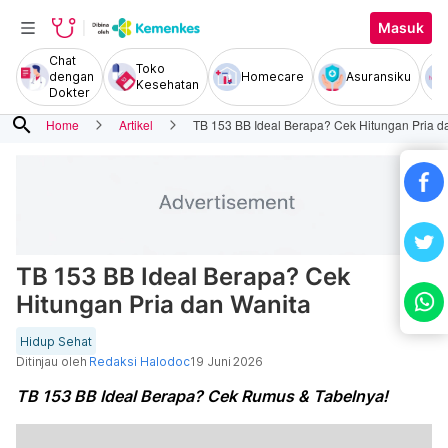
Masuk
Chat
Toko
dengan
Homecare
Asuransiku
Kesehatan
Dokter
search
Home
Artikel
TB 153 BB Ideal Berapa? Cek Hitungan Pria d
TB 153 BB Ideal Berapa? Cek
Hitungan Pria dan Wanita
Hidup Sehat
Ditinjau oleh
Redaksi Halodoc
19 Juni 2026
TB 153 BB Ideal Berapa? Cek Rumus & Tabelnya!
━━━━━━━━━━━━━━━━━━━━━━━━━━━━━━
Task directions:
Report the count of lines in the listing above that include "Ideal", and nothing more.

Answer space:
3